Exercise material:
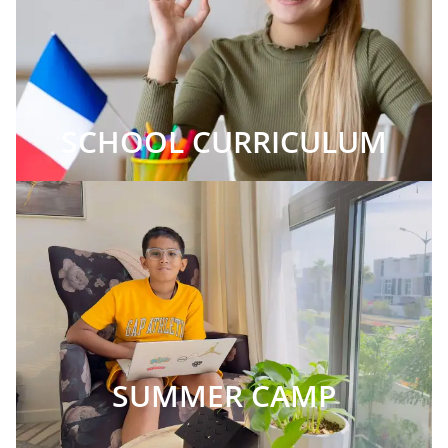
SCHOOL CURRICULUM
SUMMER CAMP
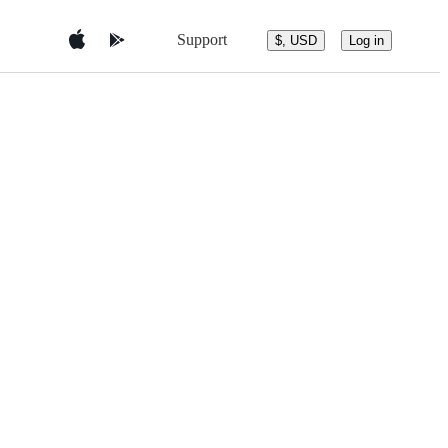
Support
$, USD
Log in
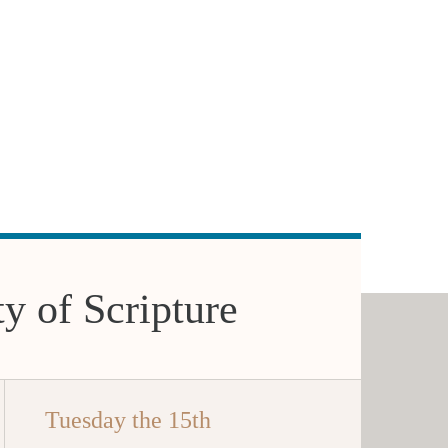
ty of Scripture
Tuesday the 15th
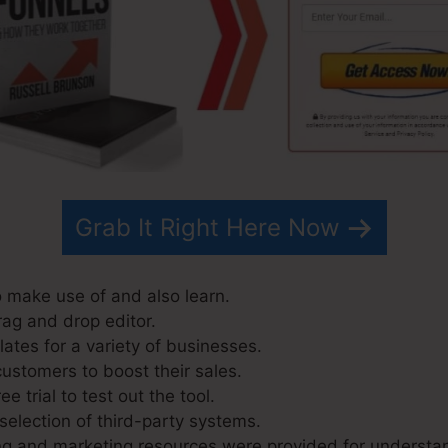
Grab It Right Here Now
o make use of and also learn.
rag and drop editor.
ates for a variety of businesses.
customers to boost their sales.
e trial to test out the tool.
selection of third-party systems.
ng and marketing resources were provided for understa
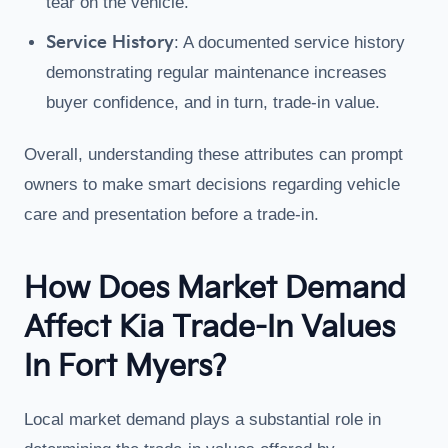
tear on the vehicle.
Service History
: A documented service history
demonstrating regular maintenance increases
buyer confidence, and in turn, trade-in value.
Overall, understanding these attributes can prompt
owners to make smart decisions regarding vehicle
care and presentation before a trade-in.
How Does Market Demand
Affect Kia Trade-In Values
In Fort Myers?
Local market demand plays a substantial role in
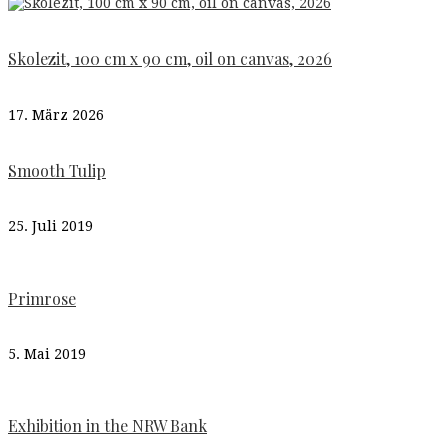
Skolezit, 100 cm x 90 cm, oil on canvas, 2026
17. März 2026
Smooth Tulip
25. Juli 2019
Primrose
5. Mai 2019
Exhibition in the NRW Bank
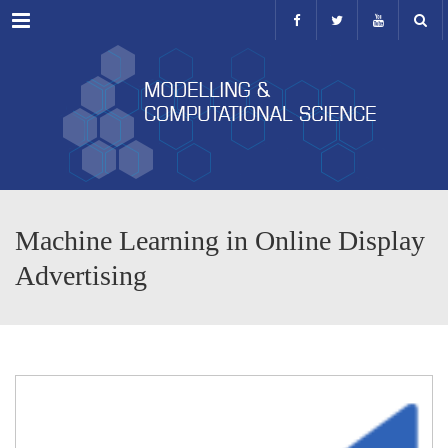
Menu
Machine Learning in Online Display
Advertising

Aim of the exercise: Scan the material above for the string "make". Return each line where it occurs.

Answer:
o make use of and also learn.
owners to make smart decisions regarding vehicle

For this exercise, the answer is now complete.